WORK TASK
An exact repetition of the records is required. Leave nothing out.

Page-level text extractions
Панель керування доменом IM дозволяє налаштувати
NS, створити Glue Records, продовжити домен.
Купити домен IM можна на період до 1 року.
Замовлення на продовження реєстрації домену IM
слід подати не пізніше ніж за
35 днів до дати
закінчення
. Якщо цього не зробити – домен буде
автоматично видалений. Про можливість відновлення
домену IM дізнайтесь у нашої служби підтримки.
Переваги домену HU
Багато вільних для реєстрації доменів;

ANSWER FOR THIS EXERCISE
Панель керування доменом IM дозволяє налаштувати
NS, створити Glue Records, продовжити домен.
Купити домен IM можна на період до 1 року.
Замовлення на продовження реєстрації домену IM
слід подати не пізніше ніж за
35 днів до дати
закінчення
. Якщо цього не зробити – домен буде
автоматично видалений. Про можливість відновлення
домену IM дізнайтесь у нашої служби підтримки.
Переваги домену HU
Багато вільних для реєстрації доменів;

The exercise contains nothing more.